## [Task requirements]
There are pictures in the records below; leave them out and set down exactly the lines from the one holding "Figure 5. Effects" through the one holding "Figure 3. Absorption".

## [Excerpted data]
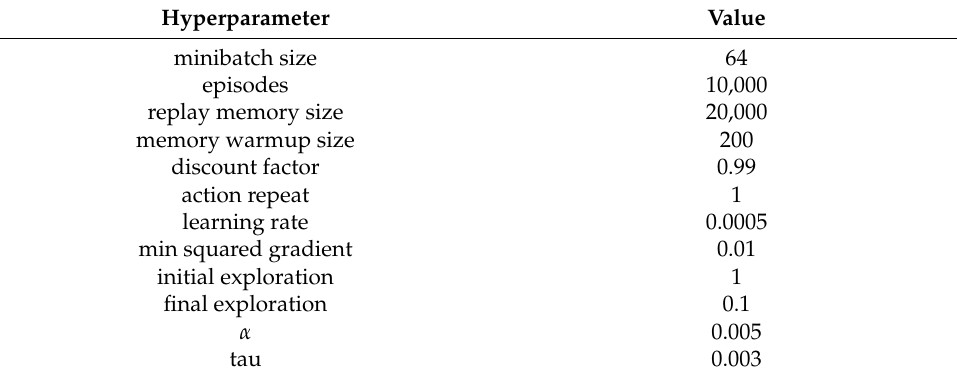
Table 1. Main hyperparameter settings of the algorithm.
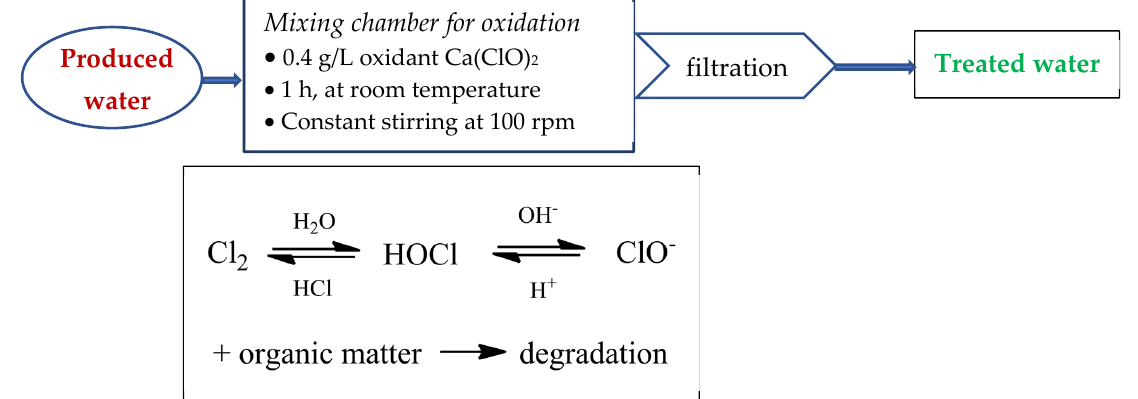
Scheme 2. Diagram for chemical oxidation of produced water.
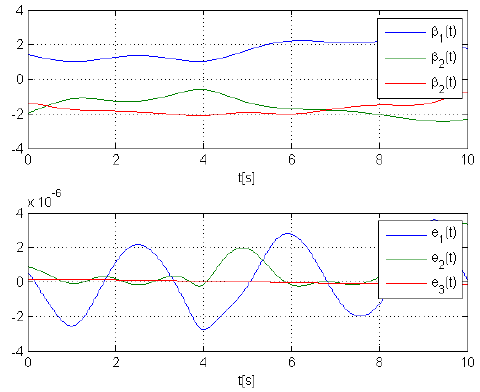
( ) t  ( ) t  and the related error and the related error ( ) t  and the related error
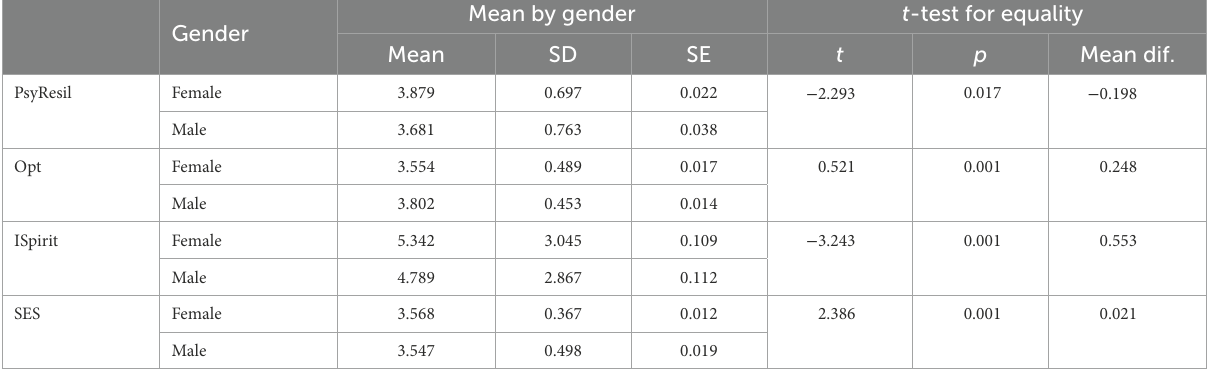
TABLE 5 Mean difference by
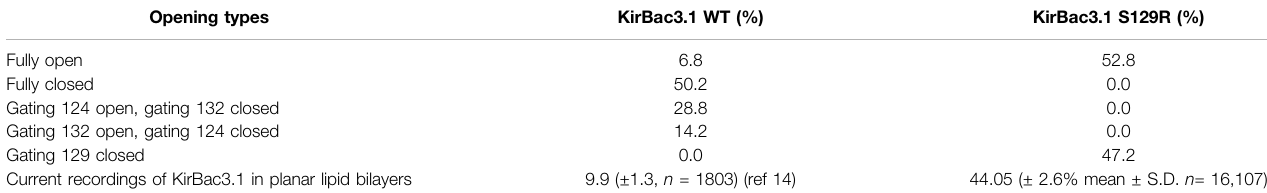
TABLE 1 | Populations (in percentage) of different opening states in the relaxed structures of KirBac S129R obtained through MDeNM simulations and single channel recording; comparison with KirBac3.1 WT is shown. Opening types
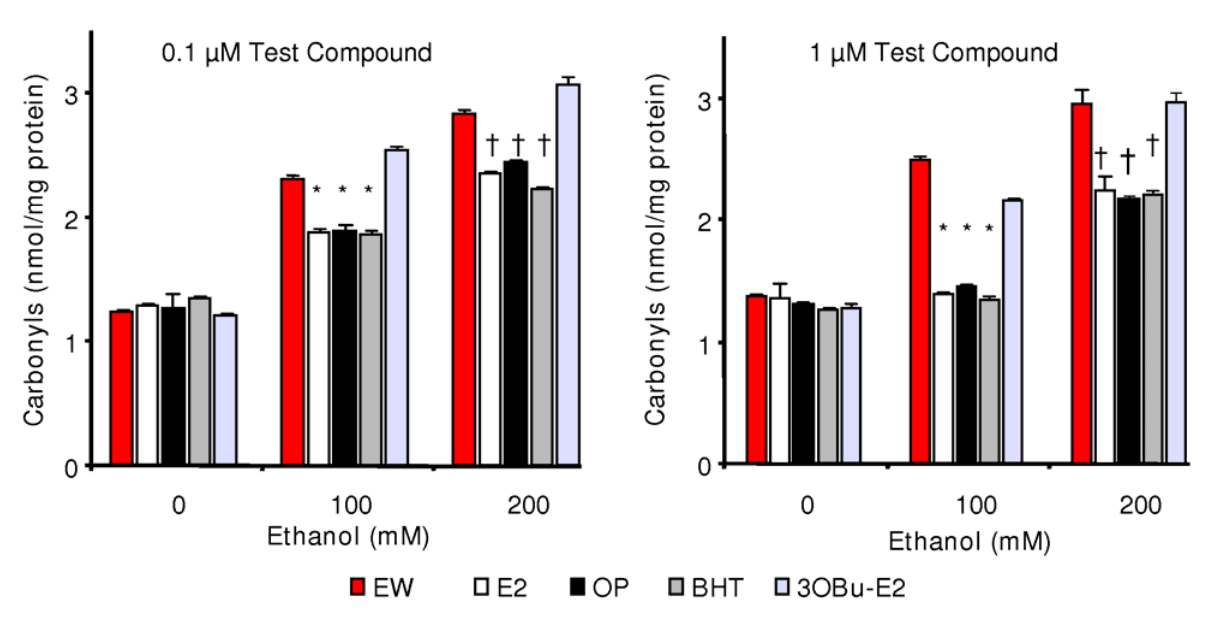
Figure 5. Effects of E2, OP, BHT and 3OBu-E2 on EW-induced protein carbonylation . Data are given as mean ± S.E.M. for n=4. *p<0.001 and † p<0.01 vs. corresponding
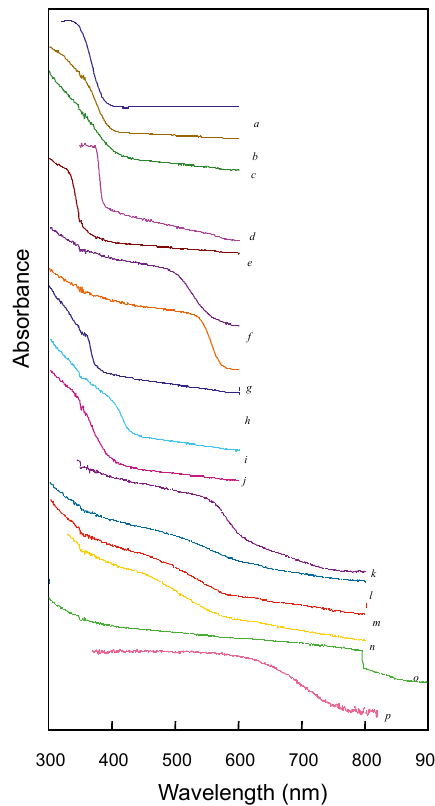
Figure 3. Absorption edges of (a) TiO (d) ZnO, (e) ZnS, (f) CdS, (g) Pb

...

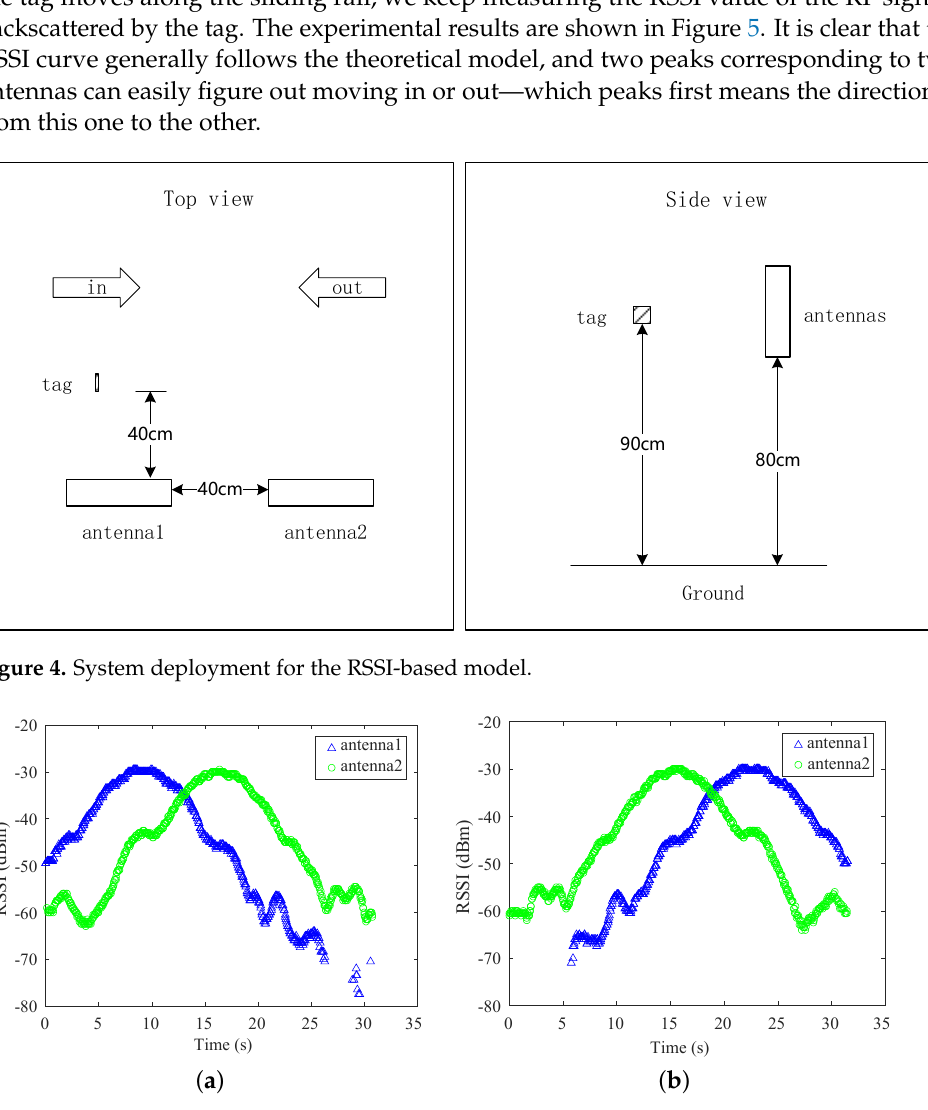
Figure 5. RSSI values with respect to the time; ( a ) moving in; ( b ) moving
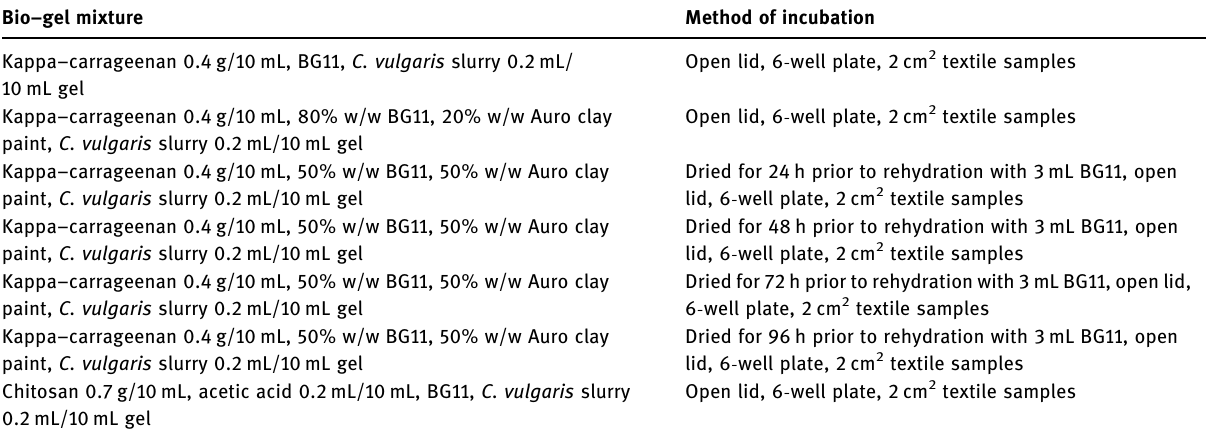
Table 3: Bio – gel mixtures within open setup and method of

* * *

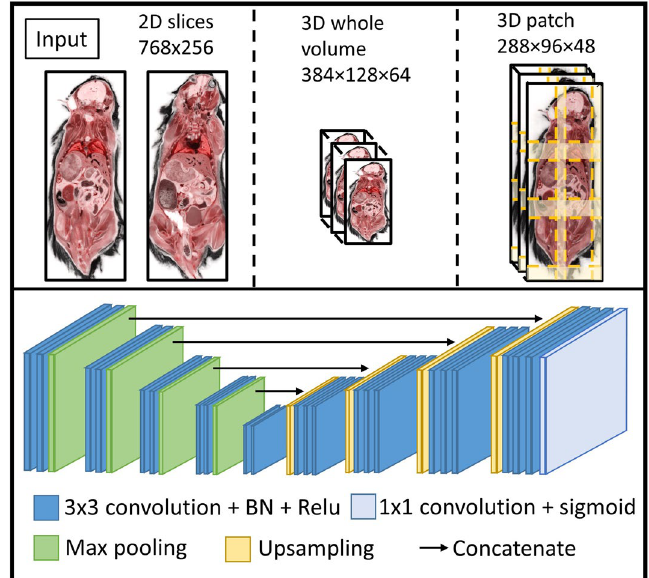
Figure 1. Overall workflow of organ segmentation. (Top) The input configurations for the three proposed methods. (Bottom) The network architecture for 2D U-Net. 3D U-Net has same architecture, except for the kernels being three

## [Response to this exercise]
Figure 5. Effects of E2, OP, BHT and 3OBu-E2 on EW-induced protein carbonylation . Data are given as mean ± S.E.M. for n=4. *p<0.001 and † p<0.01 vs. corresponding
Figure 3. Absorption edges of (a) TiO (d) ZnO, (e) ZnS, (f) CdS, (g) Pb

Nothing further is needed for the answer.